Before Jackson, Michael Vick was the best rushing quarterback in league history and he averaged just 50 yards per game. Before Vick you had Randall Cunningham in the '80s and '90s, before Cunningham there was Bobby Douglass in the '60s and '70s, before Douglass there was Bob Hoernschemeyer in the '50s and '60s, all of whom averaged a bit over 40 yards per game at their sustained best.
There's a good chance Jackson is better than all of these players. But 50% better than Vick? Nearly 100% better than Cunningham? It's more likely by far that his production this season is not entirely indicative of his "true talent level", that he's had some favorable circumstances working to his advantage and those circumstances will wash out over time.
Prolific rushing quarterbacks have been on the rise over the past decade.
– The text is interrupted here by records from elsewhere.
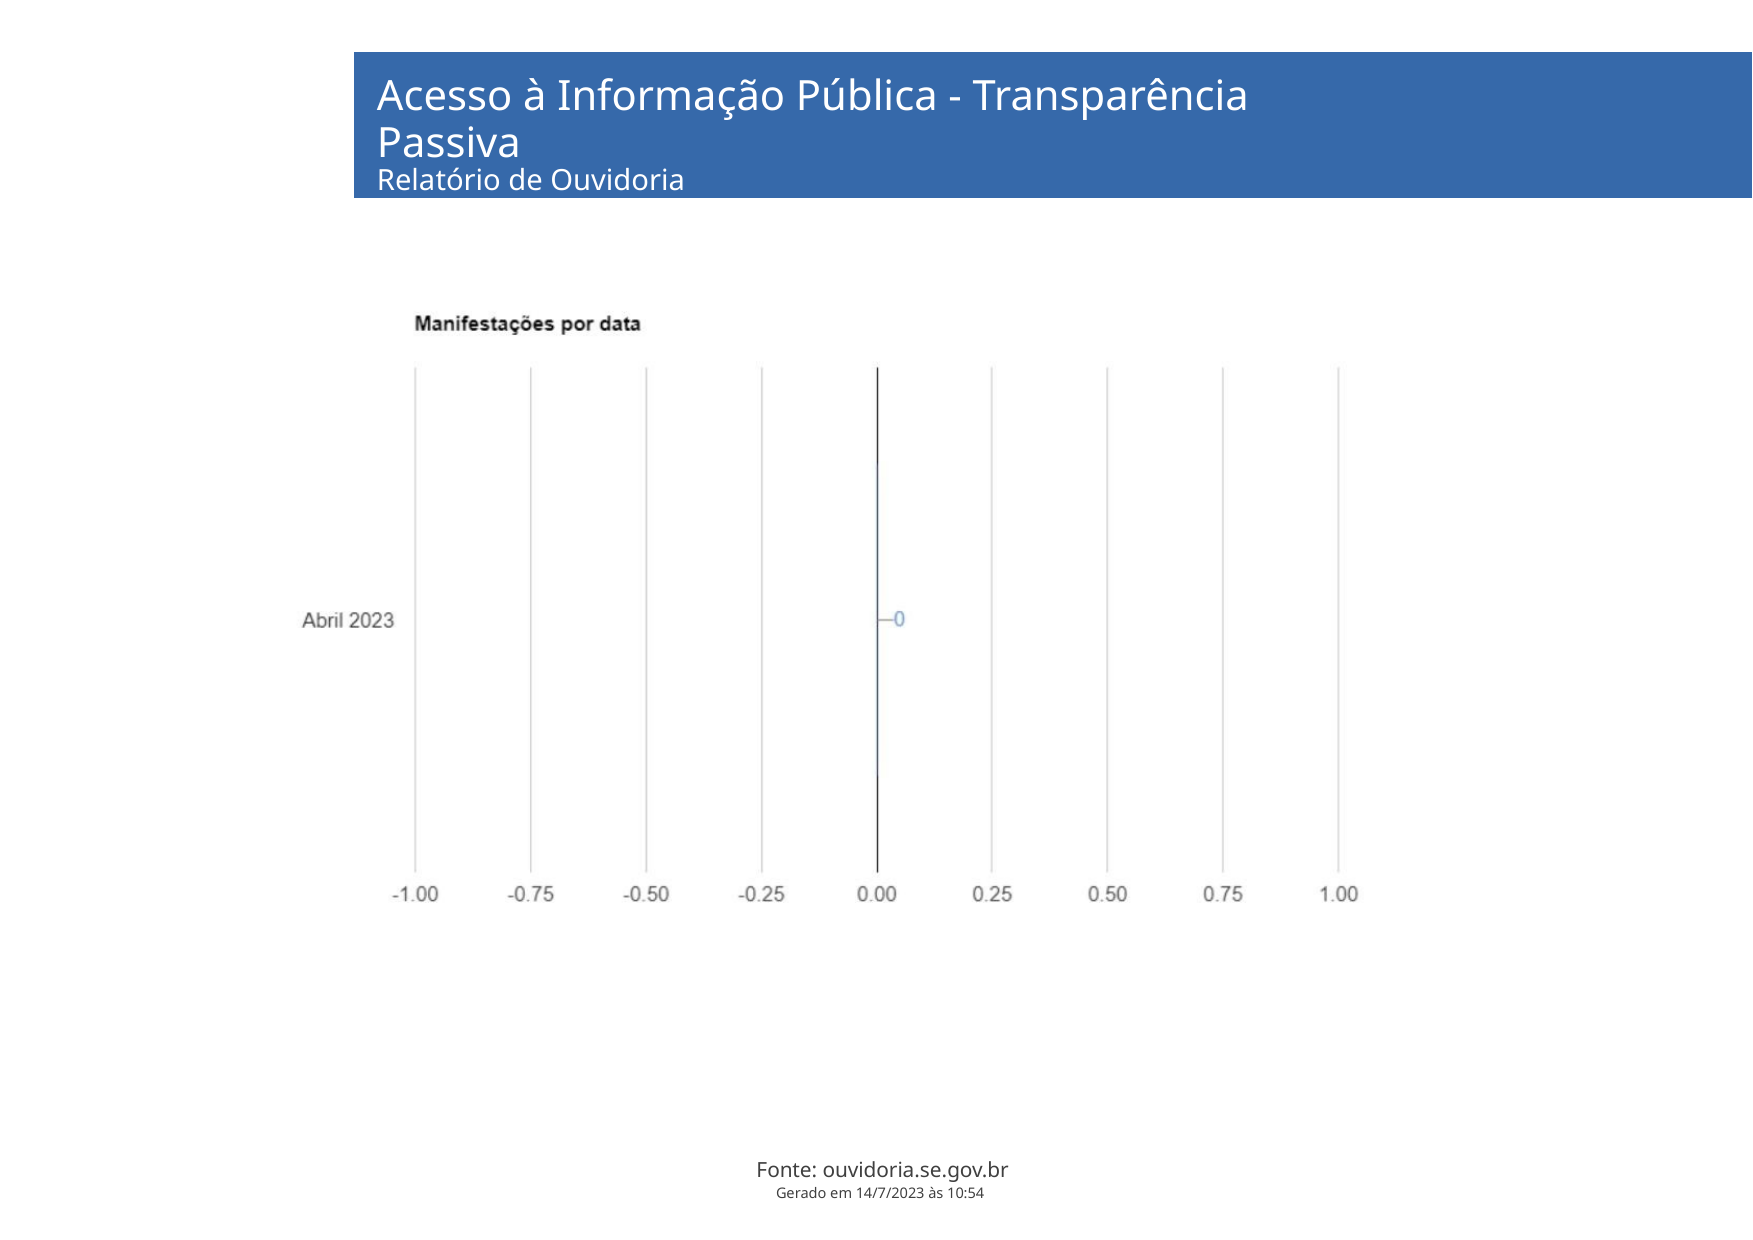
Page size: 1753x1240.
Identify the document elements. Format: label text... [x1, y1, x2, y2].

text_box [155, 211, 1599, 1028]
text_box [354, 52, 1752, 198]
text_box Fonte: ouvidoria.se.gov.br Gerado em 14/7/2023 às 10:54 [756, 1158, 1023, 1202]
text_box Acesso à Informação Pública - Transparência Passiva Relatório de Ouvidoria EMSETUR - Abril a Abril de 2023 [376, 72, 1403, 228]
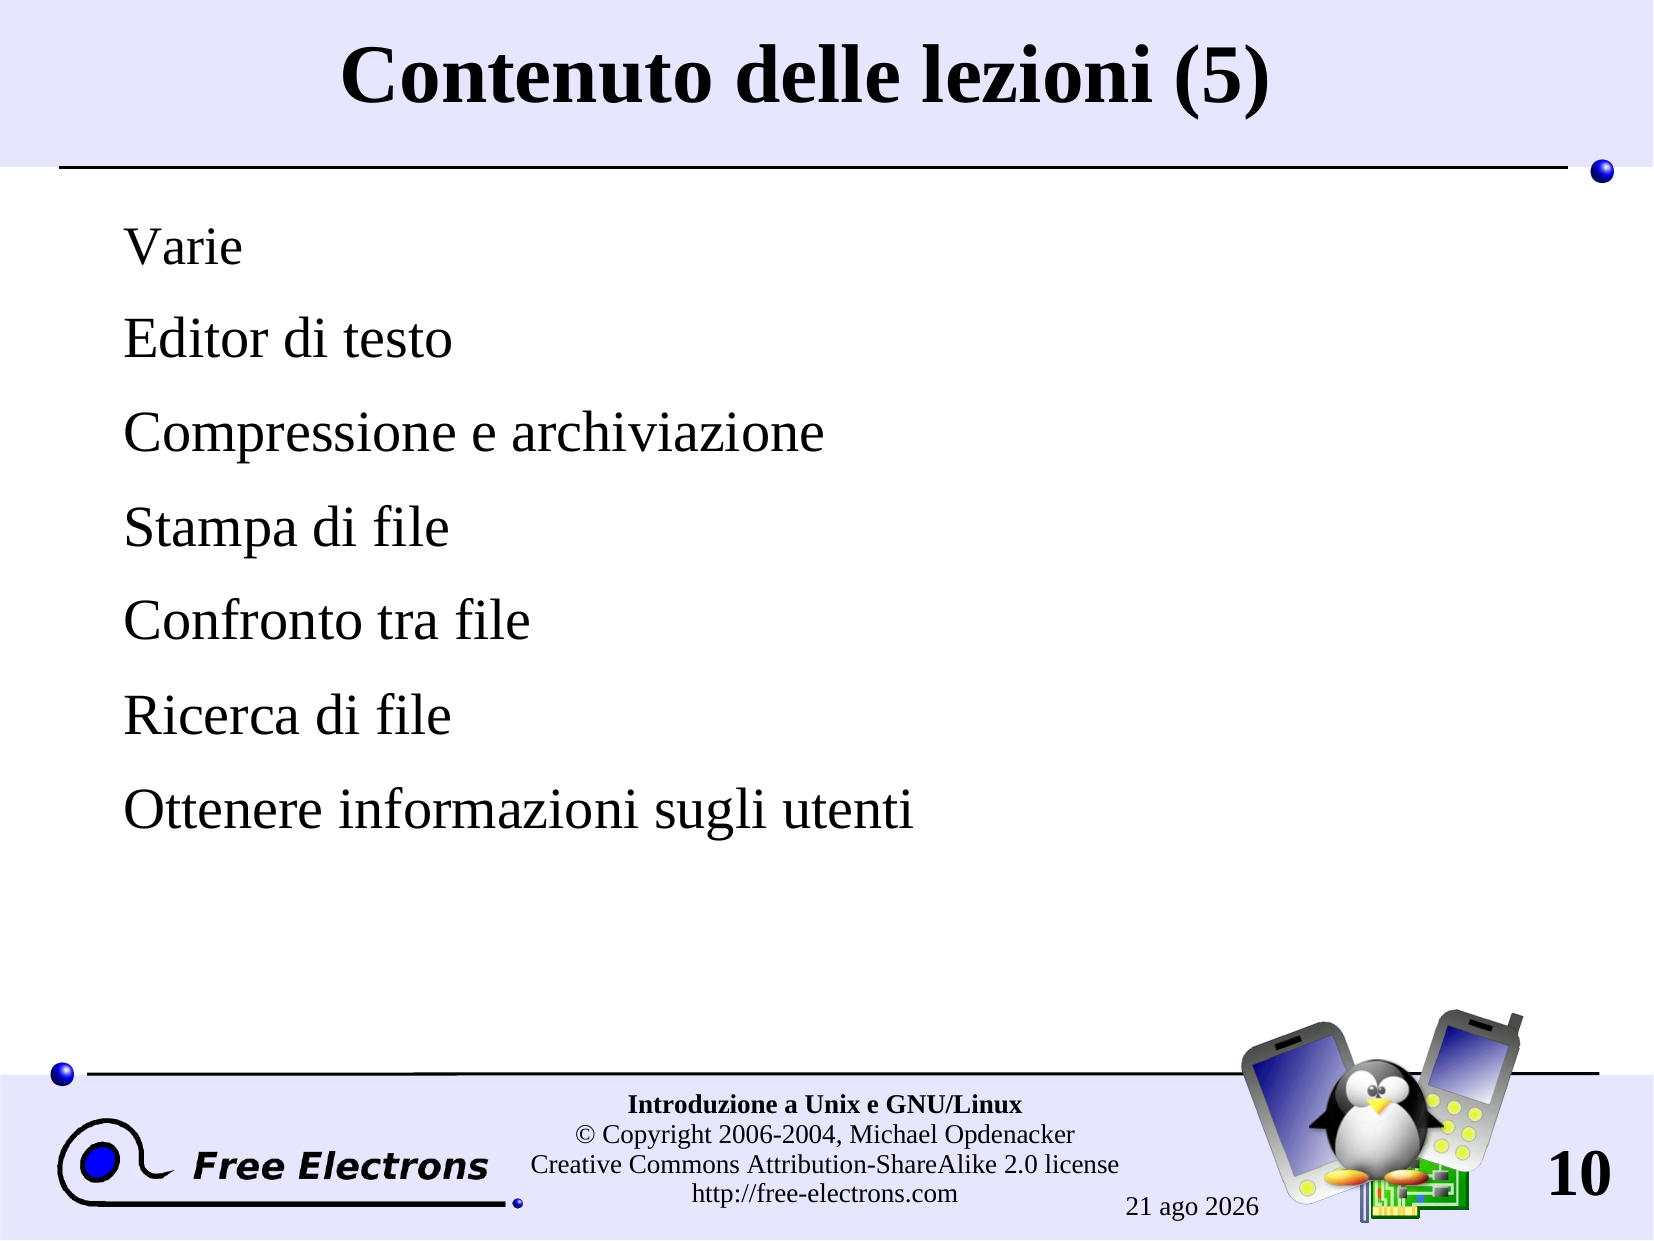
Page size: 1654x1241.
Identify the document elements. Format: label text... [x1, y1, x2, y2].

picture [50, 1107, 527, 1216]
picture [1231, 1007, 1538, 1241]
title Contenuto delle lezioni (5) [60, 20, 1551, 130]
list Varie Editor di testo Compressione e archiviazione Stampa di file Confronto tra file Ricerca di file Ottenere informazioni sugli utenti [105, 216, 1518, 1066]
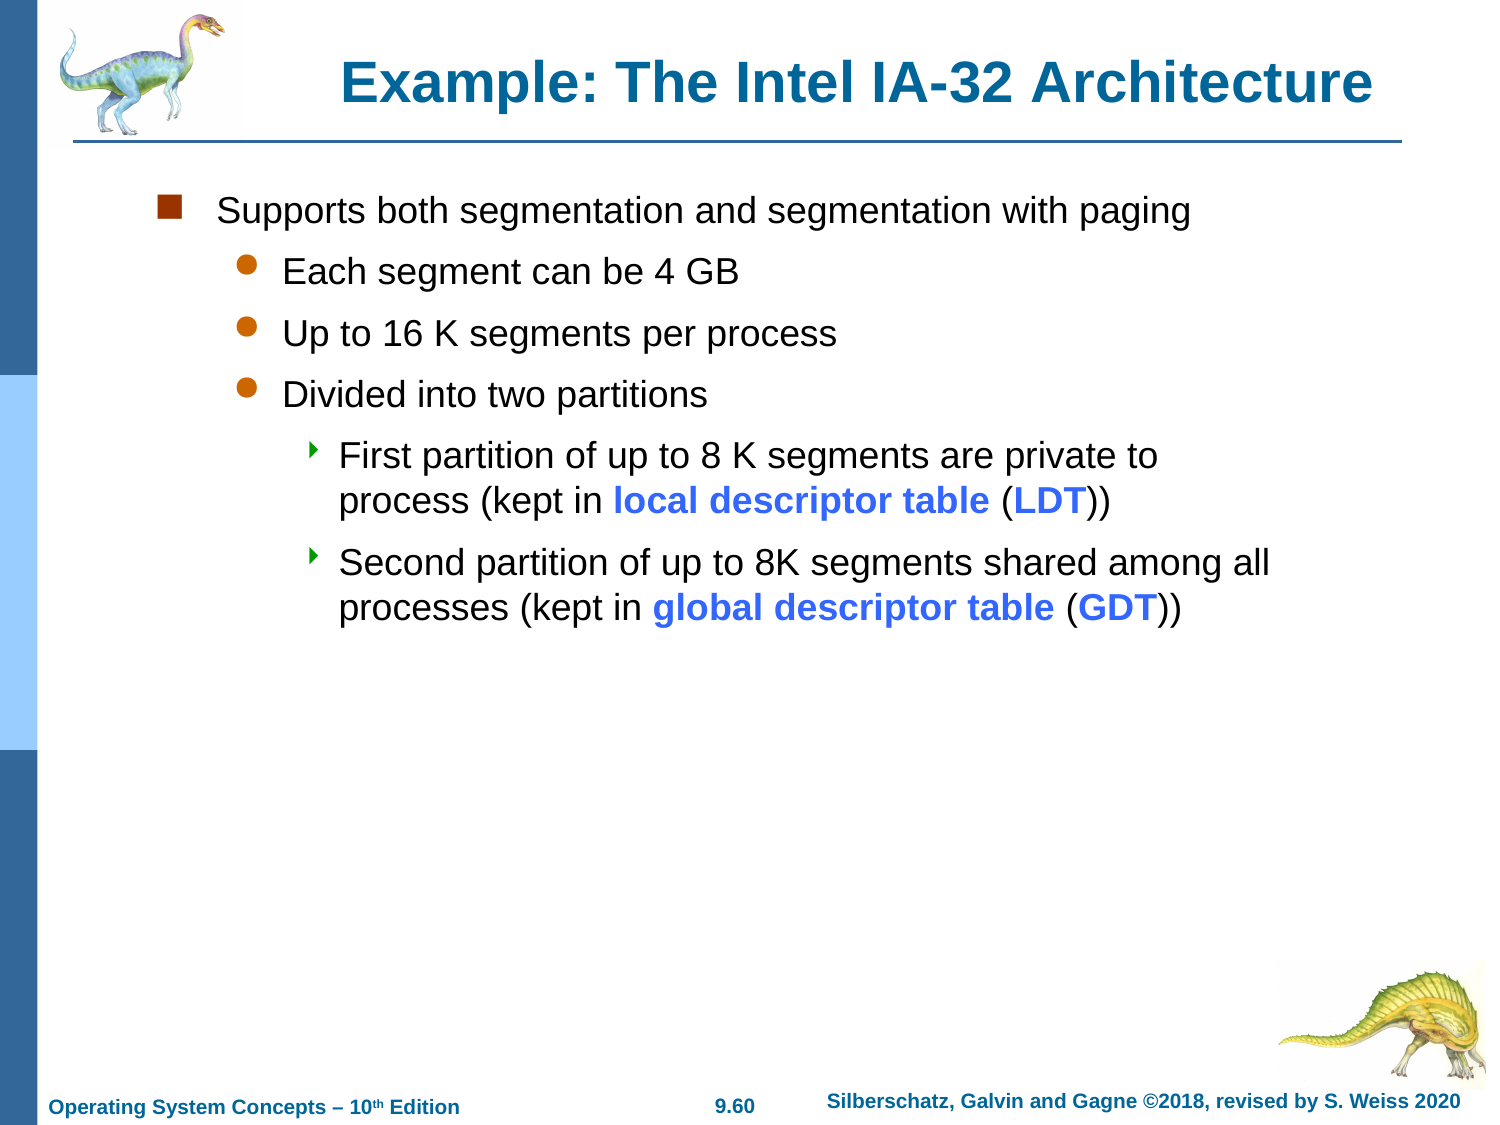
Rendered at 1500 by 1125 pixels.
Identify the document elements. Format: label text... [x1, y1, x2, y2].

picture [1275, 959, 1486, 1090]
picture [46, 0, 243, 149]
list Supports both segmentation and segmentation with paging Each segment can be 4 GB Up to 16 K segments per process Divided into two partitions First partition of up to 8 K segments are private to process (kept in local descriptor table (LDT)) Second partition of up to 8K segments shared among all processes (kept in global descriptor table (GDT)) [145, 178, 1309, 922]
title Example: The Intel IA-32 Architecture [233, 27, 1482, 122]
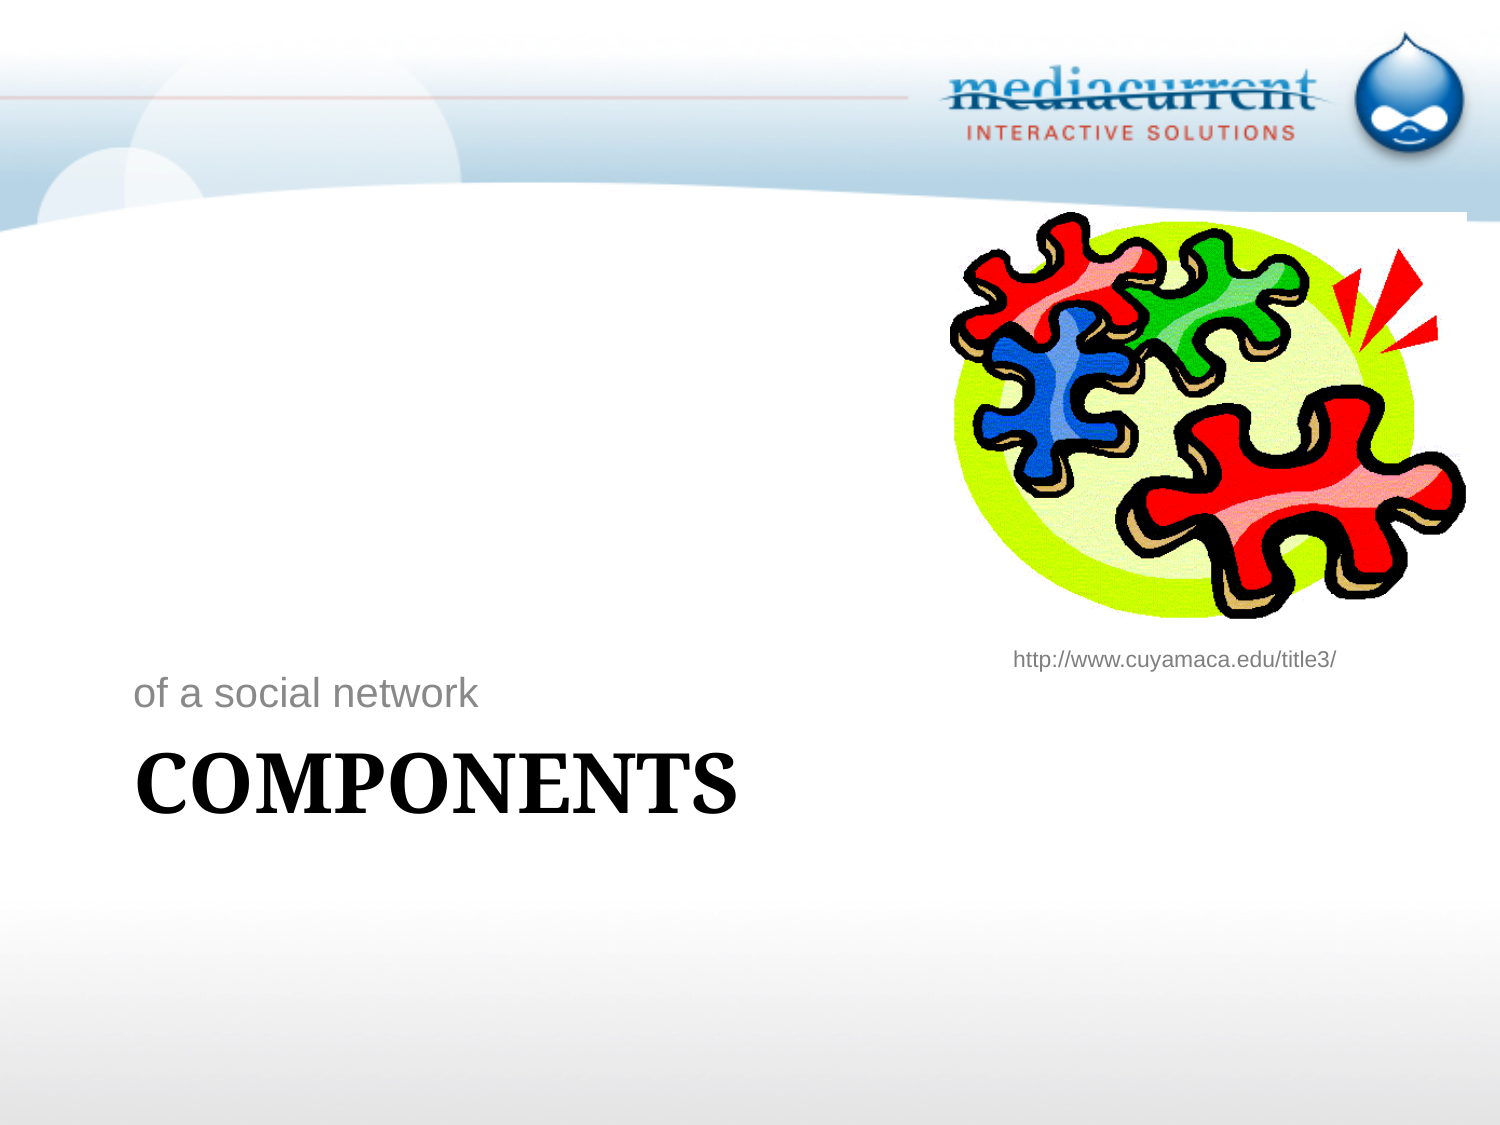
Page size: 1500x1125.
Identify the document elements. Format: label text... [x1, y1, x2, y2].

title components [118, 723, 1394, 947]
list of a social network [118, 476, 1394, 723]
text_box http://www.cuyamaca.edu/title3/ [887, 637, 1463, 707]
picture [950, 212, 1467, 622]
Beyond Jackson, we've seen Cam Newton, Russell Wilson, Robert Griffin III III, and Colin Kaepernick put up huge rushing totals. Several other young quarterbacks such as Deshaun Watson, Josh Allen, and Kyler Murray are all prolific runners, too.
Indeed, the league appears to be at an inflection point for quarterback rushing. There are plenty of reasons to believe Lamar Jackson is the right quarterback in the right place at the right time to buck history and evade regression like just another would-be tackler.
There are always reasons to believe that this time is different, and yet this time so rarely is. Maybe Lamar Jackson is about to embark on a long string of 1,000-yard rushing campaigns. But this true believer has been burned in the past, so I'll be over here quietly betting the "under".